Eco, il libro, l’ebook. Del predicare e razzolare

Qualche giorno fa ho scritto di Umberto Eco e della sua Bustina di Minerva sul futuro del libro e sugli ebook. Eco diceva sostanzialmente: lasciamo l’ebook ai tomi di serie B e usiamo il cartaceo per i bei libri di valore. E vabbè. Poi però spunta la notizia che un importante banchiere rifinanzierà il progetto di Encyclomedia,  la storia multimediale della civiltà europea ideata e curata  proprio dall’autore de “Il nome della rosa”. Una roba in cd-rom e a proposito di supporti “nobili”: il ciddì dove lo mettiamo, caro professore?

http://www.giornalisticamente.net/blog/2010/08/09/umberto-mio-non-va-piu-via-lodore-del-libro-che-hai-addosso/

Umberto mio, non va più via, l’odore del libro che hai addosso

Umberto Eco, il grande, inarrivabile, incontestabile Eco, da qualche decennio inizia i suoi articoli sul futuro del libro con una convinzione.
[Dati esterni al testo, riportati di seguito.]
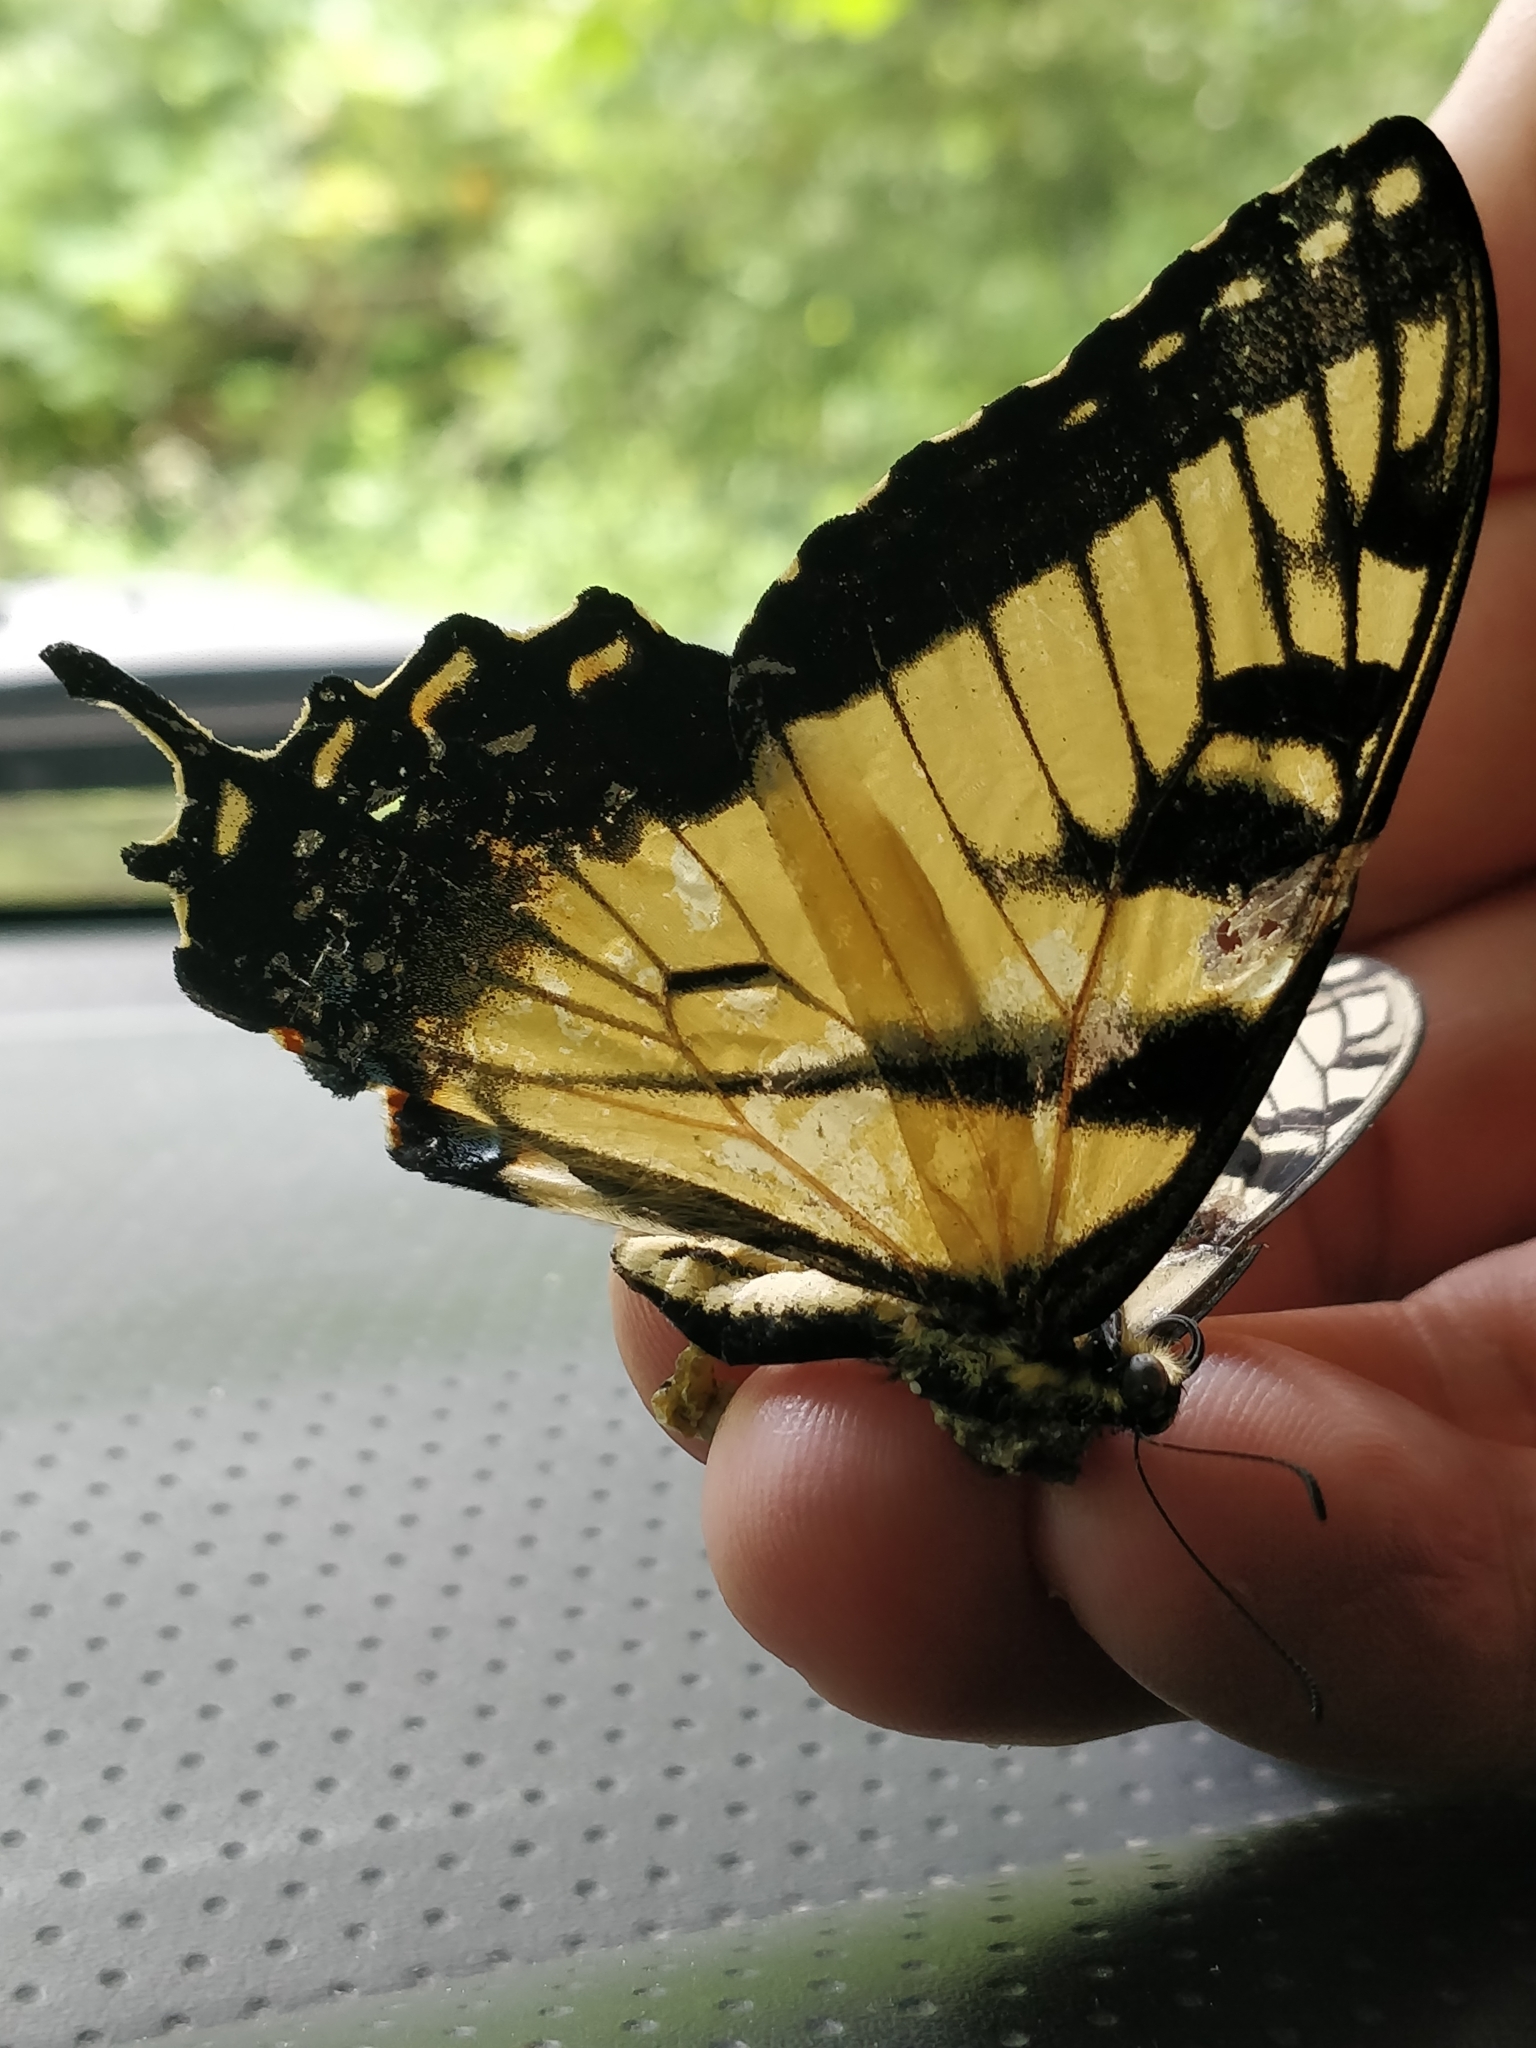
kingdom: Animalia
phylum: Arthropoda
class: Insecta
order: Lepidoptera
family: Papilionidae
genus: Papilio
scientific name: Papilio glaucus
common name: Tiger swallowtail
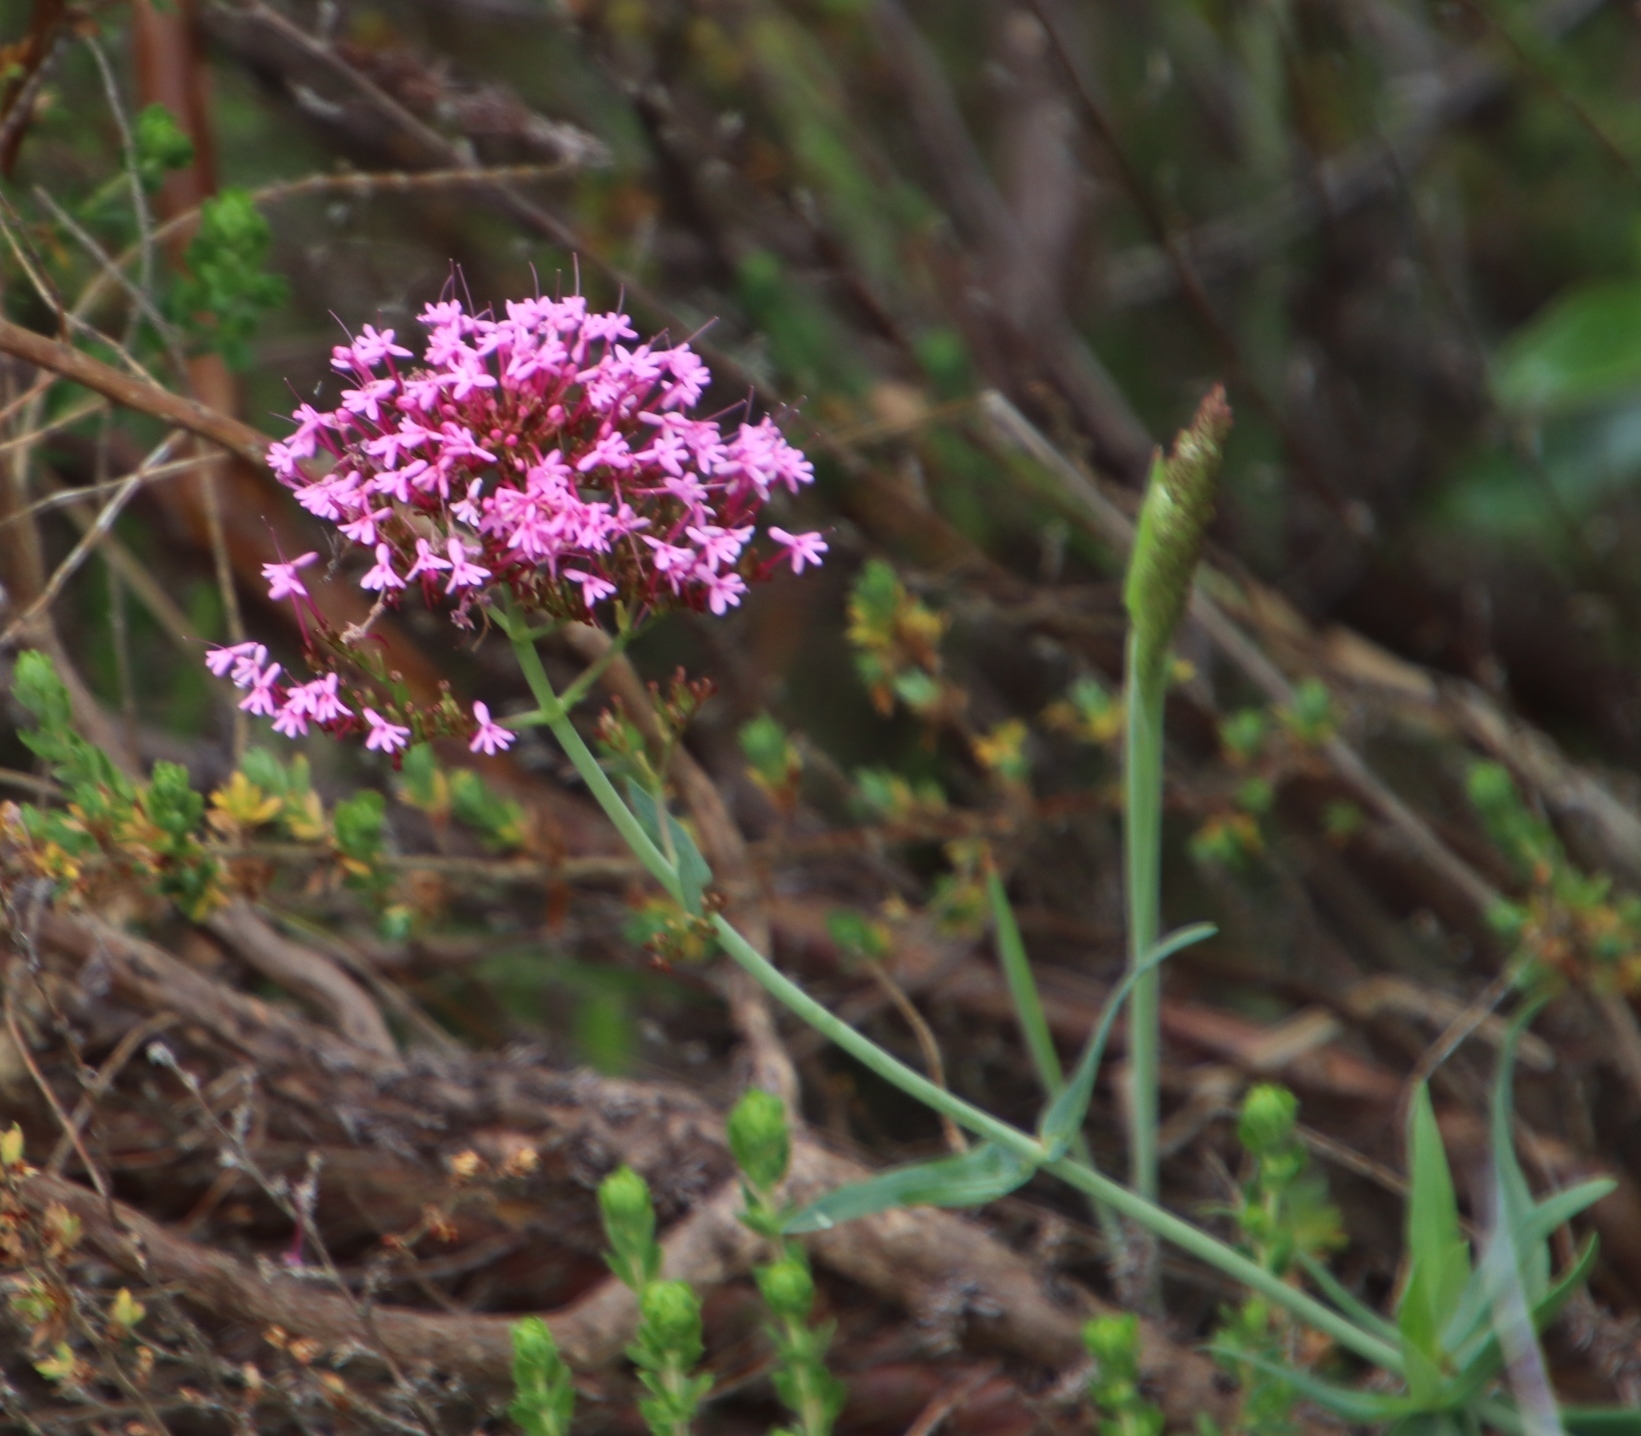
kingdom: Plantae
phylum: Tracheophyta
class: Magnoliopsida
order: Dipsacales
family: Caprifoliaceae
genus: Centranthus
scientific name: Centranthus ruber
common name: Red valerian
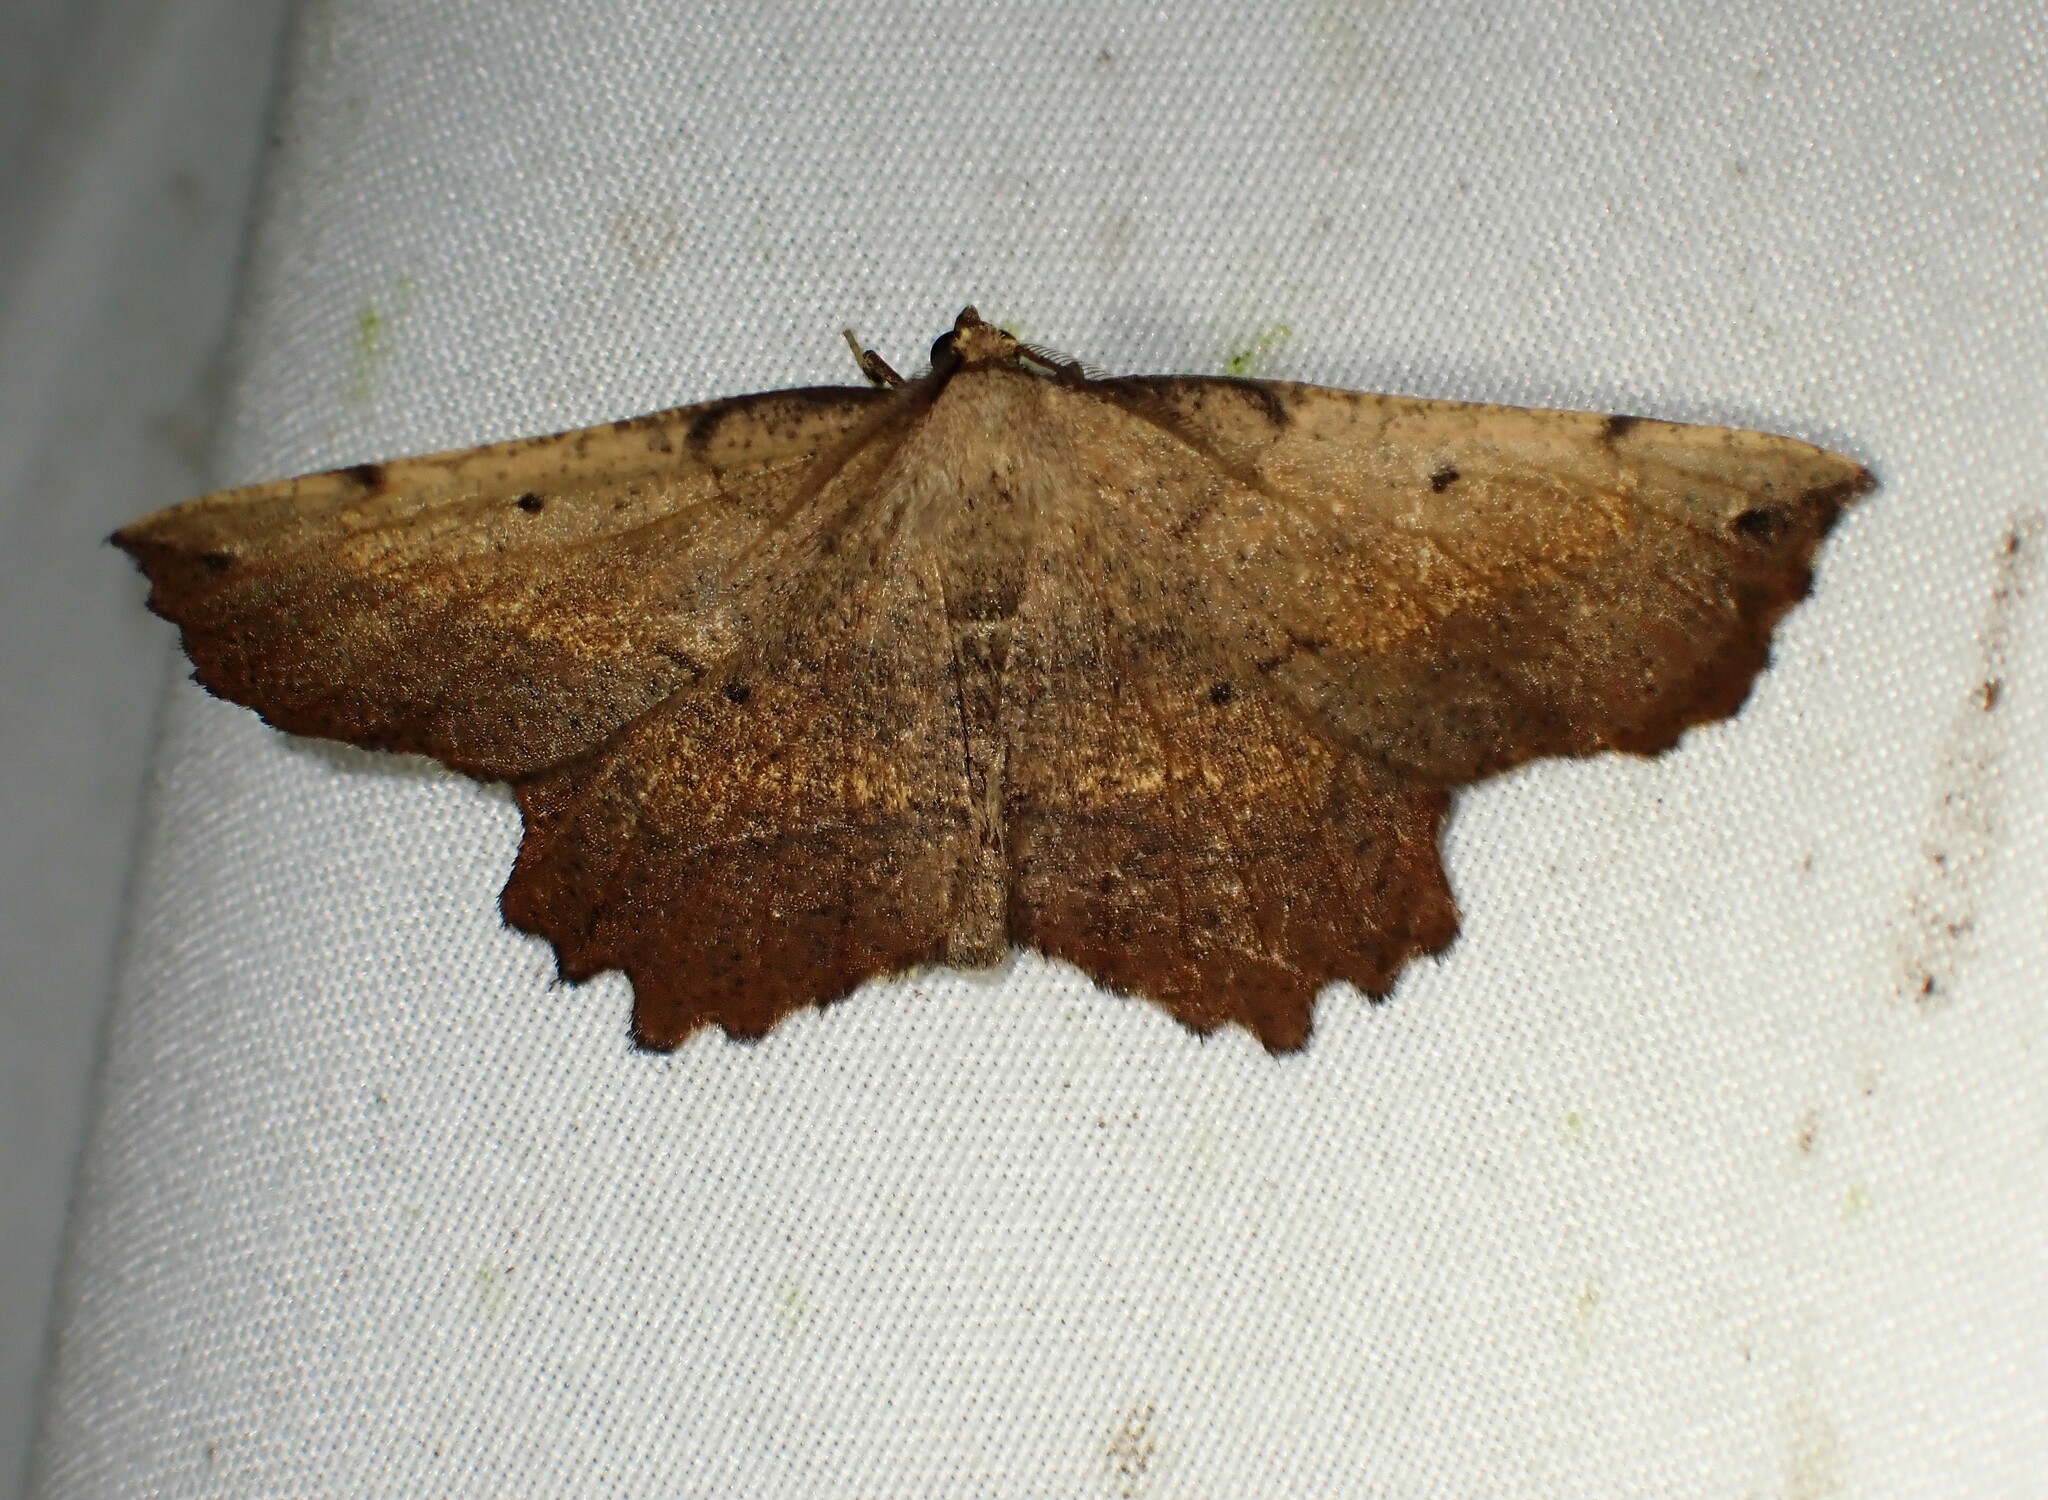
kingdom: Animalia
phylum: Arthropoda
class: Insecta
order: Lepidoptera
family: Geometridae
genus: Euchlaena
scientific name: Euchlaena muzaria
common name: Muzaria euchlaena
Che stiamo tutti lì a dire: “dopodomani alle 22.15, massimo 22.30, il libro cartaceo non esiste più”. Non è così, le forzature dei titoli delle terzepagine dei giornali (“Libro addio”, “Arriva l’Ebook, il libro va in cassetto”, in soffitta, in pensione, al macero e via discorrendo) non sono l’opinione di tutti, nè tantomeno quella di chi crede nel formato ebook e crede soprattutto che un altro mercato sia possibile.
L’operazione più triste, a parte quella nostalgica (addio all’odore del libro, ma dove cazzo li compra i libri Eco? Da Feltrinelli odorano come un qualsiasi pezzo di carta trattato col cloro) mi dispiace dirlo, è l’operazione culturale del Sommo: bocciare l’ebook, etichettandolo come formato da utilizzare per libri di serie B.

«E se poi usciranno dalle librerie e vivranno solo su Kindle o IPad i libri usa e getta, i best sellers da leggere in treno, gli orari ferroviari o le raccolte di barzellette su Totti o sui carabinieri, tanto meglio, tutta carta risparmiata».

Anche in questo caso c’è un buco nel ragionamento, messo lì apposta per falsarlo. Eco sa benissimo che se così fosse (ebook libro di serie B, cartaceo libro di serie A) finirebbero in digitale non i Totti o i bestsellers (approposito, non lo è anche “Il nome della rosa”?) ma i libri che non trovano spazio in un mercato, quello italiano, oppresso da poche etichette, avvelenato dall’editoria a pagamento che ti illude d’essere “uno buono” se paghi per stampa, editing, grafica e distribuzione del tuo tomo.
Il funerale bisognerebbe farlo non al libro, ha ragione Eco, ma all’editoria italiana, tutta. E anche a chi, come te, caro professore, ha una voce autorevolissima e poco ha fatto per scardinare certi meccanismi.